IBM Streams and Streaming Analytics

Update solution on December 6, 2018

IBM Streams and Streaming Analytics
Mutable Award: Gold 2018

IBM Streams (previously IBM InfoSphere Streams) is a high performance, low latency platform for analysing and scoring data in real-time. It is a part of the Watson & Cloud Platforms. In addition to the main Streams product (currently in version 4.2.x) IBM also offers a Quick Start Edition that is available for free download. This is a non-production version but is unlimited in terms of duration. There is also a cloud-based offering, called IBM Streaming Analytics, that runs on IBM Cloud; there is an optional “lite” version that allows up to 50 free hours usage per month.

IBM Streams is both a development and runtime environment for relevant analytics. In the case of the latter the product will run on a single server or across multiple, clustered servers depending on the scale of the environments and ingestion rates required for real-time processing. There is also a Java-based version developed to run on edge devices, which has been open-sourced as Apache Edgent. This requires a Java Virtual Machine (JVM) but is otherwise very lightweight. It supports Kafka and MQTT (Message Queue Telemetry Transport) as does Streams, and you can push down analytic functions from Streams into Edgent.

Customer Quotes

“Once we had settled on IBM Streams, we were able to plug in the statistical models developed by our data scientists and embark on a rapid proof of concept, which went very well. From there, we were able to industrialize the solution in just a few months.”
Cerner Corporation

“IBM Streams increases accuracy of Hypoglycemic event prediction to ~ 90% accuracy with a three-hour lead time over base rate of 80%.”
Medtronic

“With our partner, IBM, we are leveraging the power of the unstructured and structured data through streaming and cognitive capabilities to position ourselves effectively to meet the needs of our customers.”
Verizon

Typical use cases for IBM Streams involve looking for patterns of activity (such as fraud), or exceptions to expected patterns (data breaches) or to find meaningful information out of what otherwise might be considered noise (six sigma), as well as commercial applications such as analysing how customers are using their cell phones, or to support Internet of Things (IoT) applications such as predictive maintenance.

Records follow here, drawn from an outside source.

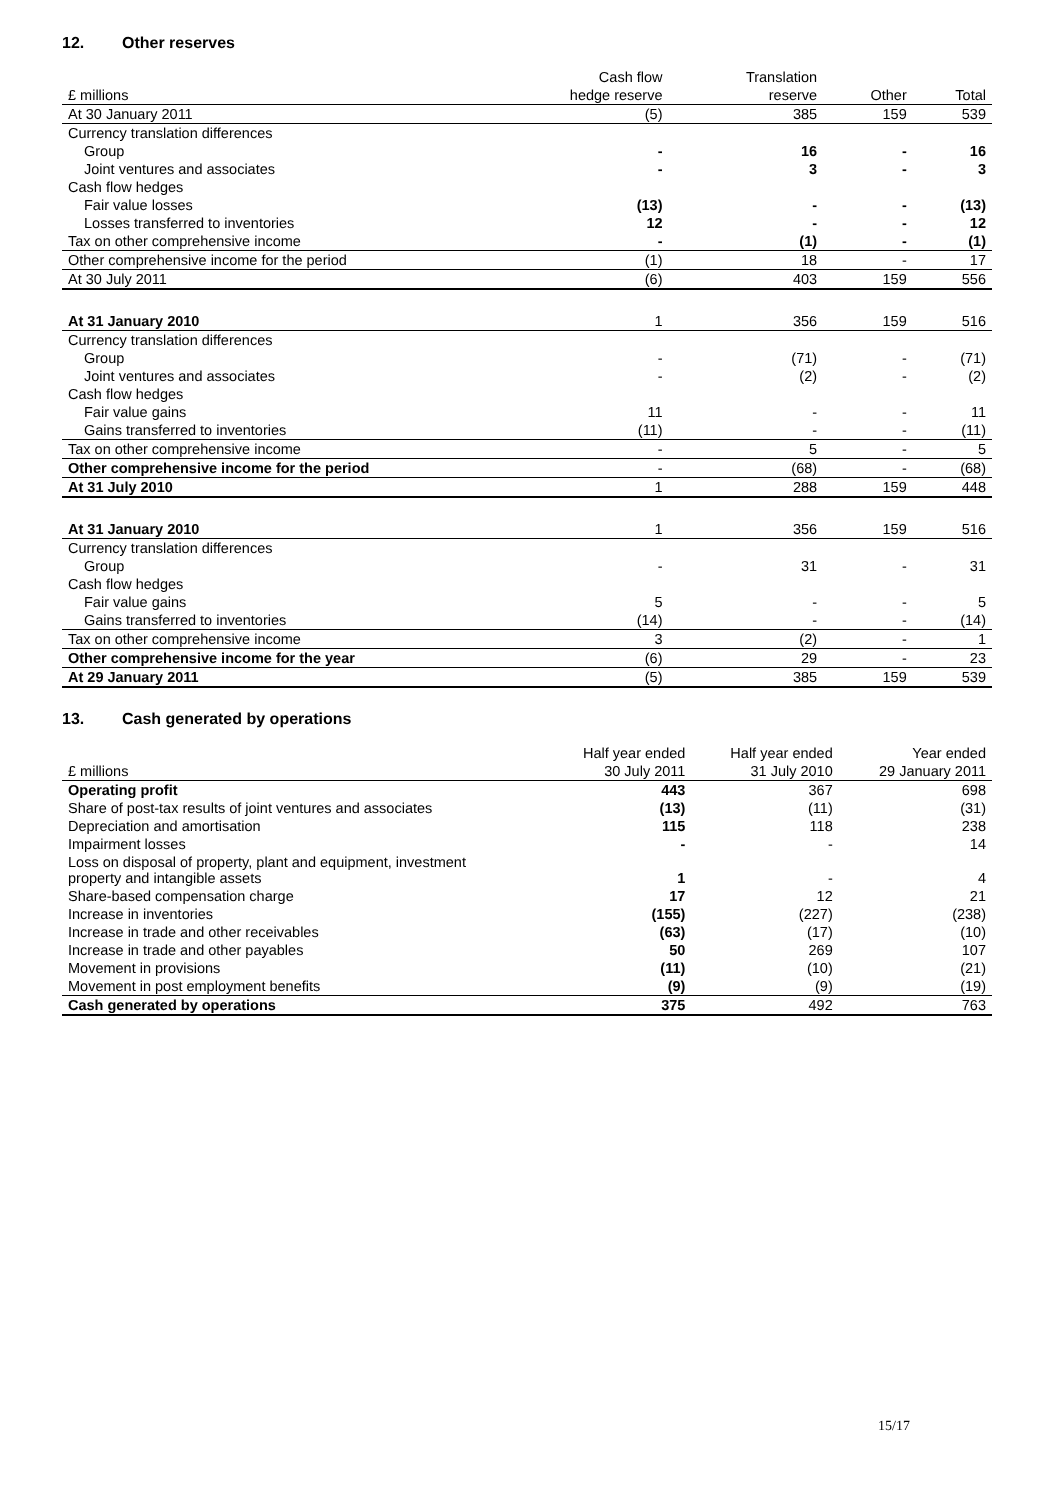12. Other reserves
| | Cash flow | Translation | | |
| --- | --- | --- | --- | --- |
| £ millions | hedge reserve | reserve | Other | Total |
| At 30 January 2011 | (5) | 385 | 159 | 539 |
| Currency translation differences | | | | |
| Group | - | 16 | - | 16 |
| Joint ventures and associates | - | 3 | - | 3 |
| Cash flow hedges | | | | |
| Fair value losses | (13) | - | - | (13) |
| Losses transferred to inventories | 12 | - | - | 12 |
| Tax on other comprehensive income | - | (1) | - | (1) |
| Other comprehensive income for the period | (1) | 18 | - | 17 |
| At 30 July 2011 | (6) | 403 | 159 | 556 |
| At 31 January 2010 | 1 | 356 | 159 | 516 |
| Currency translation differences | | | | |
| Group | - | (71) | - | (71) |
| Joint ventures and associates | - | (2) | - | (2) |
| Cash flow hedges | | | | |
| Fair value gains | 11 | - | - | 11 |
| Gains transferred to inventories | (11) | - | - | (11) |
| Tax on other comprehensive income | - | 5 | - | 5 |
| Other comprehensive income for the period | - | (68) | - | (68) |
| At 31 July 2010 | 1 | 288 | 159 | 448 |
| At 31 January 2010 | 1 | 356 | 159 | 516 |
| Currency translation differences | | | | |
| Group | - | 31 | - | 31 |
| Cash flow hedges | | | | |
| Fair value gains | 5 | - | - | 5 |
| Gains transferred to inventories | (14) | - | - | (14) |
| Tax on other comprehensive income | 3 | (2) | - | 1 |
| Other comprehensive income for the year | (6) | 29 | - | 23 |
| At 29 January 2011 | (5) | 385 | 159 | 539 |
13. Cash generated by operations
| | Half year ended | Half year ended | Year ended |
| £ millions | 30 July 2011 | 31 July 2010 | 29 January 2011 |
| Operating profit | 443 | 367 | 698 |
| Share of post-tax results of joint ventures and associates | (13) | (11) | (31) |
| Depreciation and amortisation | 115 | 118 | 238 |
| Impairment losses | - | - | 14 |
| Loss on disposal of property, plant and equipment, investment property and intangible assets | 1 | - | 4 |
| Share-based compensation charge | 17 | 12 | 21 |
| Increase in inventories | (155) | (227) | (238) |
| Increase in trade and other receivables | (63) | (17) | (10) |
| Increase in trade and other payables | 50 | 269 | 107 |
| Movement in provisions | (11) | (10) | (21) |
| Movement in post employment benefits | (9) | (9) | (19) |
| Cash generated by operations | 375 | 492 | 763 |
15/17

Figure 1 – Flow Editing in Streams Designer

As stated, the product is both a development and deployment platform. The latter has been discussed. As far as the former is concerned the product primarily supports SPL (stream processing language), which is a SQL-like declarative language. However, for most practical purposes this is under the covers as the product includes an Eclipse-based drag-and-drop graphical editor (Streams Studio) for building queries. Using this you drag and drop operators (which include functions such as record-by-record processing, sliding and tumbling windows, and so on) while the software automatically syncs the graphical view you are creating with the underlying (SPL) source code. Debugging capabilities are provided for those that want to develop directly with SPL. In addition to SPL, Streams Studio also supports development in Java, Python and Scala (via a Java API). SPL will typically outperform Python (for example) as SPL is written and compiled in C whereas much of Python (for example) is interpreted.

Currently in beta, an alternative called Streams Designer offers a web-based environment, which is reputedly easier to use. While the current Streams Studio is usable by business analysts we expect Streams Designer (Figure 1 illustrates flow editing in Streams Designer) to be more popular amongst this constituency.

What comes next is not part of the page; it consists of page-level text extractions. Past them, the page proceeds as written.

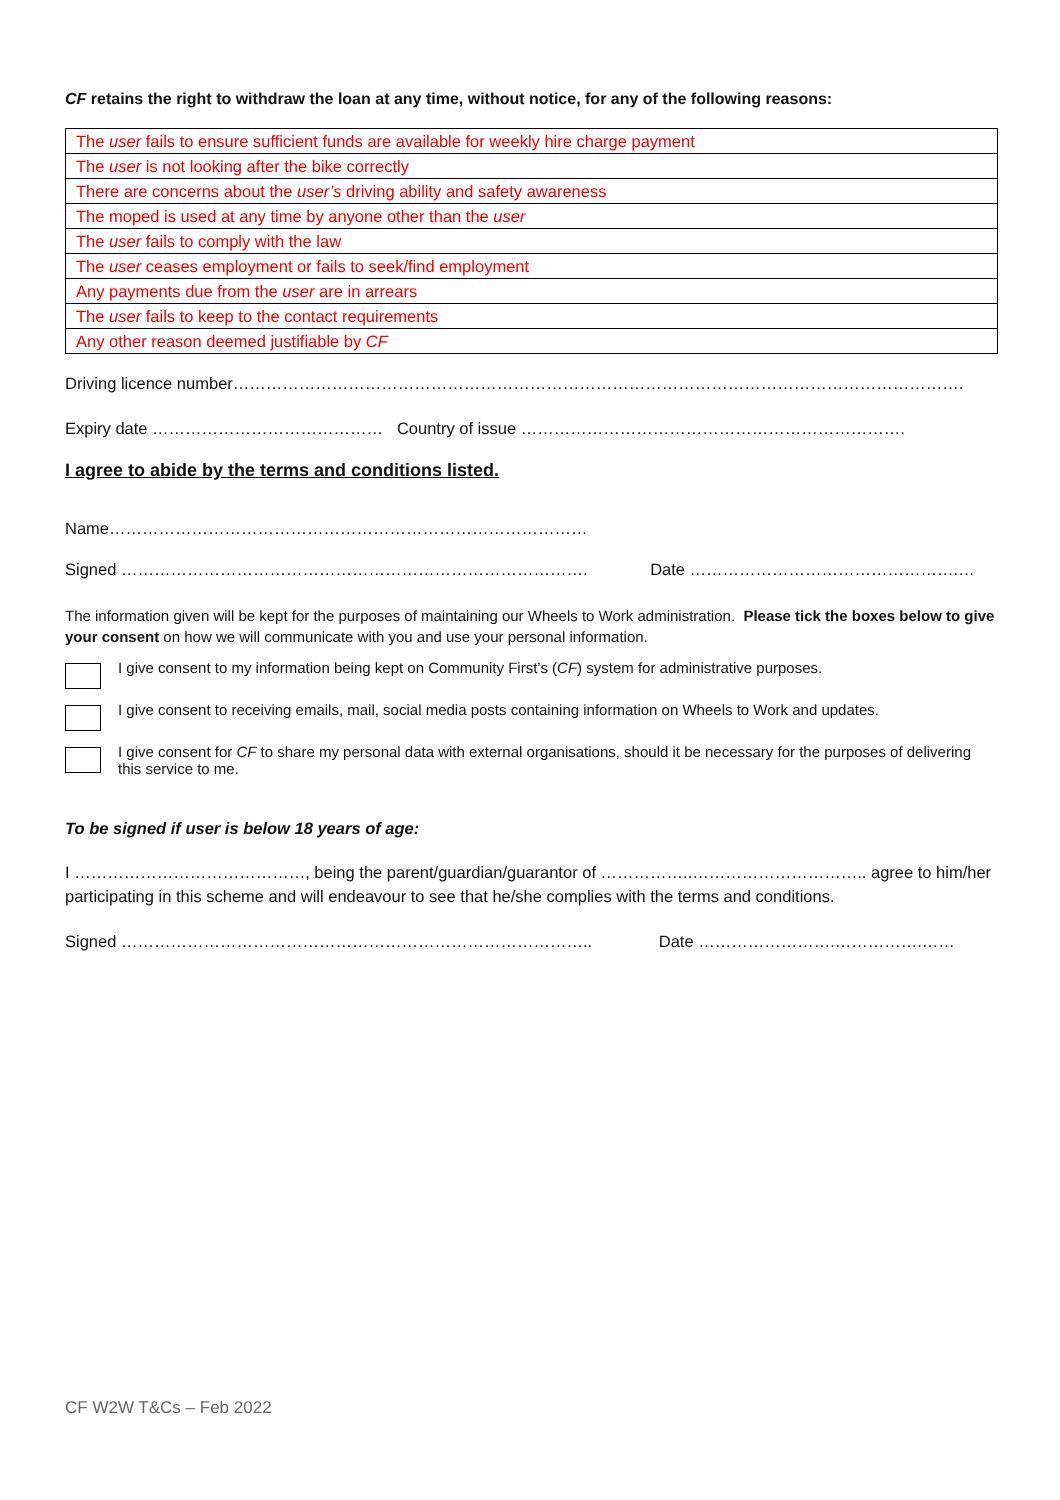CF retains the right to withdraw the loan at any time, without notice, for any of the following reasons:
| The user fails to ensure sufficient funds are available for weekly hire charge payment |
| The user is not looking after the bike correctly |
| There are concerns about the user’s driving ability and safety awareness |
| The moped is used at any time by anyone other than the user |
| The user fails to comply with the law |
| The user ceases employment or fails to seek/find employment |
| Any payments due from the user are in arrears |
| The user fails to keep to the contact requirements |
| Any other reason deemed justifiable by CF |
Driving licence number…………………………………………………………………………………………………………………….
Expiry date …………………………………… Country of issue …………………………………………………………….
I agree to abide by the terms and conditions listed.
Name……………………………………………………………………………
Signed …………………………………………………………………………. Date ………………………………………….…
The information given will be kept for the purposes of maintaining our Wheels to Work administration. Please tick the boxes below to give your consent on how we will communicate with you and use your personal information.
I give consent to my information being kept on Community First’s (CF) system for administrative purposes.
I give consent to receiving emails, mail, social media posts containing information on Wheels to Work and updates.
I give consent for CF to share my personal data with external organisations, should it be necessary for the purposes of delivering this service to me.
To be signed if user is below 18 years of age:
I ……………………………………, being the parent/guardian/guarantor of ……………..………………………….. agree to him/her participating in this scheme and will endeavour to see that he/she complies with the terms and conditions.
Signed ………………………………………………………………………….. Date …………………….…………….……
CF W2W T&Cs – Feb 2022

Figure 2 – Functions and connectivity offered by IBM Streams

Figure 2 illustrates some of the functions of IBM Streams as well as the connectivity options that are available. There are, however, notable capabilities omitted from the figure. In terms of functions these include integration with IBM’s rules engine and the ability to do deep packet inspection. There is also no mention of the Db2 Event Store, which can be used to persist events. Figure 2 also fails to cover support for PMML (predictive modelling mark-up language) for model scoring portability. It is also worth mentioning integration with Apache Beam (via an API), which is a software development kit (SDK) for constructing streaming pipelines. This would be as alternative to using Streams Designer. Finally, but by no means least, IBM Streams is delivered with some twenty pre-built machine learning algorithms. These are typically packaged into toolkits for specific verticals, such as cybersecurity.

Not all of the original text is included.